At one point, shortly before that, Hughes had him in a perfect armbar that would have broken Royce's arm....but Royce would rather let his arm get broken then tap out, so Matt, knowing that and being the nice guy he is, decided to pummel him into a TKO instead.

:sniper:


----------



## jd mn/nd

That's SWEET I wish that I could have seen the fight sounds like it did not last very long, it sounds to me like there will be a rematch as you know gracie will not let this deed go with out a reverse challenge, and I am sure that he will ask if hughes is willing to put the title on the line the next time!! I know that this like only the third time in gracies career that he has lost a match the first two were before the ufc 10 years ago know a loss in the house that he help to build WOW!! I bet he wishes he hadn't been so erogant before the fight in all of the interviews he kept saying that he would submitt hughes and pick him up off the mat and send home crying, whne they interviewed hughes he was much more sure of himself and he did not talk all the smack that gracie did, the only bragging he did that I saw was that there is no submission hold for getting hit hard in the face it would appear he was right about that. Hey Marine thanks for sharing the info it was very big of you to let me in how it happened. Thanks again!! J.D.


----------



## usmarine0352

No problem. I like knowing right away too. But at $40 sticks for 8 minutes of fighting.....to much for me....lol.

If you want to keep up to date on that..... http://www.sherdog.com has up to the minute updates when fights are going on.

I think Gracie talked a lot of smack too, and as great as he is....... age is a factor. So it was sort of bittersweet. I don't think there will be a rematch between Gracie and Hughes. Maybe Gracie and some other guys. But who knows. Hughes is just to dominant. (Which is why if I heard correctly, George St. Pierre is going up a weight class, into Rich Franklin's weight.)

Because he will have a better shot at beating Rich Franklin then he did at Hughes.
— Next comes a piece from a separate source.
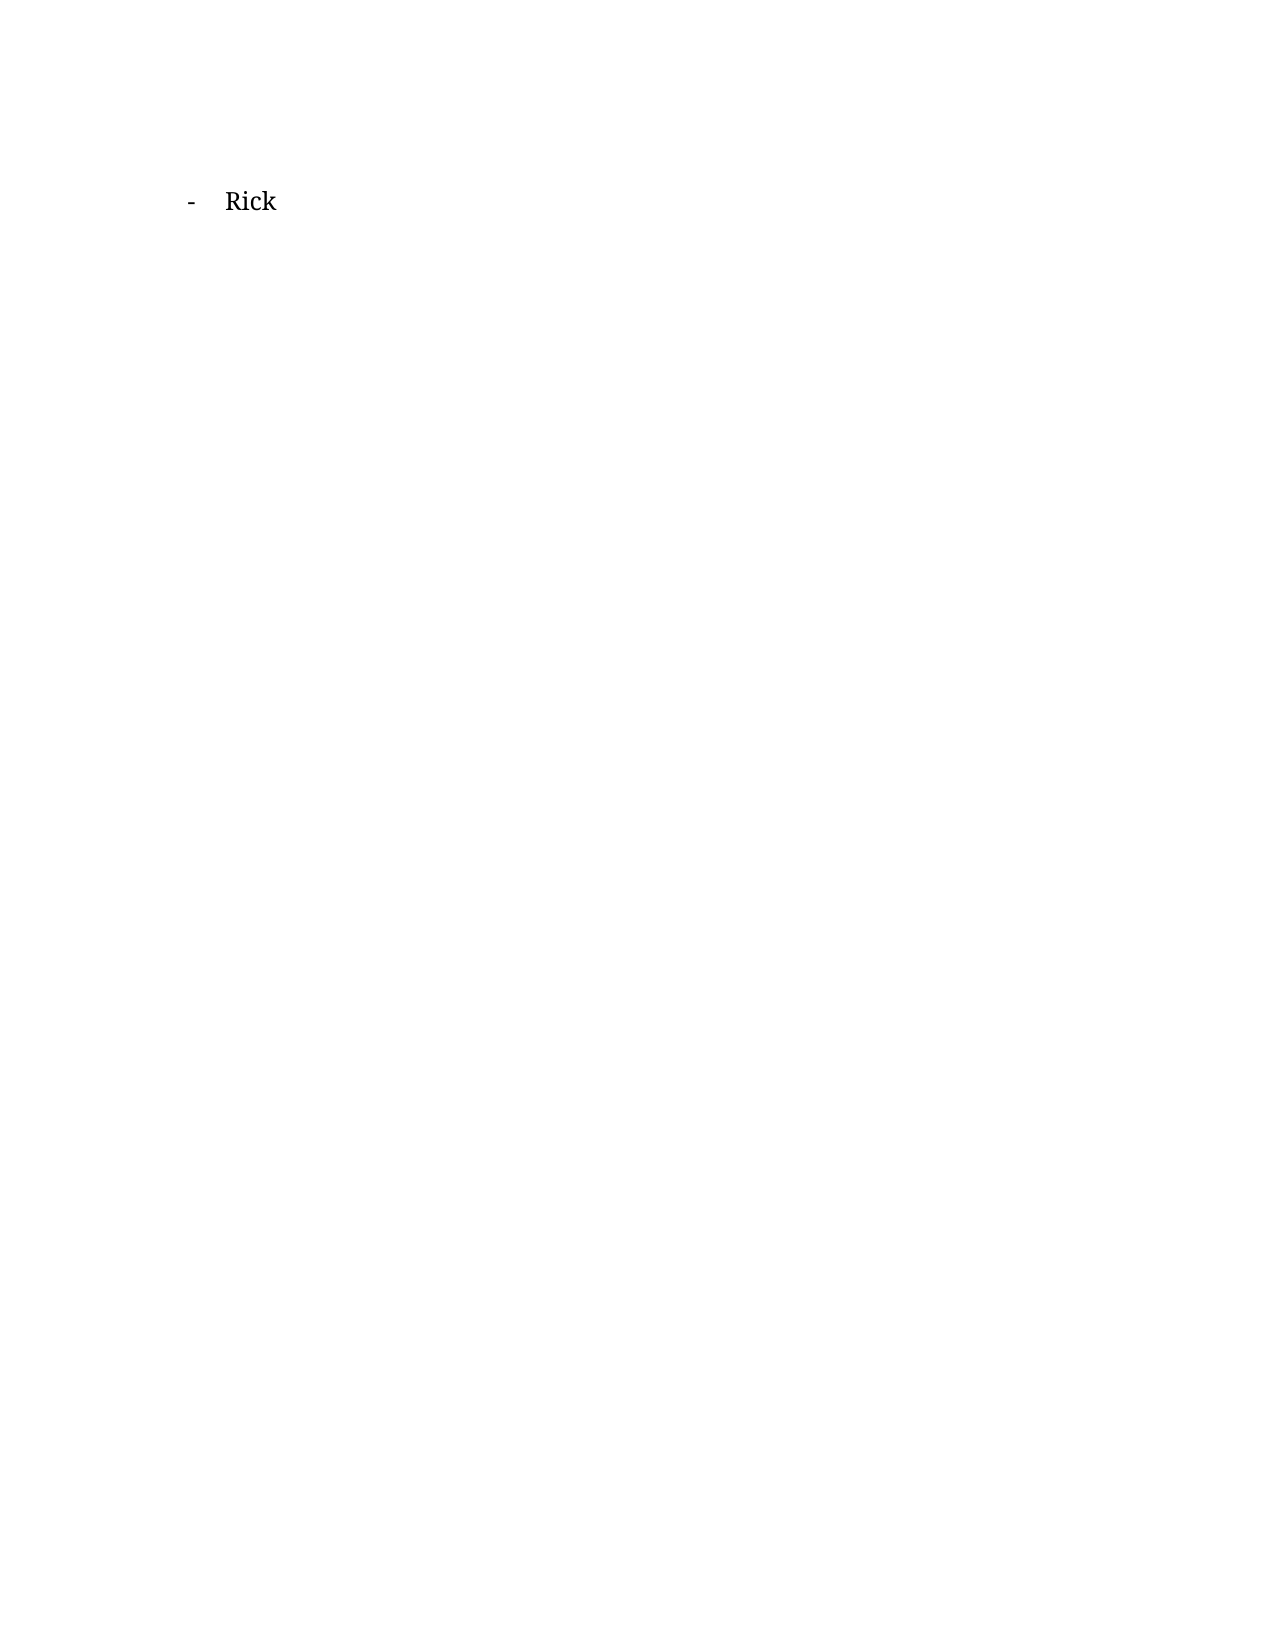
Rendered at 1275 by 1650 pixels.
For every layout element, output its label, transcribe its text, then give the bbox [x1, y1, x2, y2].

list Rick [187, 184, 1125, 218]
But Hughes and Gracie are both great fighters and now both legends. It would have been nice to see them both at 27 yrs old in their primes against each other.

:sniper:


----------



## dennis_d

i dont know where you heard gsp is moving to 185, but hes not. hughes and him are signed for a rematch at ufc 63.


----------



## usmarine0352

I think it was off of Sherdog.com. But it was likely a musing from someone there and not fact. I just thought it sounded plausible.

What do you think about that match up? Do you think GSP has a chance?
He is really quite fast.

:beer:


----------



## dennis_d

I think GSP has a great chance. I think this fight will be to close to call. Up untill the armbar in their first fight, gsp was holding his own. He even got a dl takedown!


----------



## usmarine0352

Is it a title fight?


----------



## 4star

GSP is promised another title shot, it should take place around september. I hope it gets the title he really deserves it. He has a great attitude and works really hard.


----------



## wyogoose

Does anyone else on here do any MMA or no someone who does?


----------



## 4star

I don't wrestle or do any brazlian jui jitsu but I do train in Muay Thai or if some of you that don't know Thaiboxing.


----------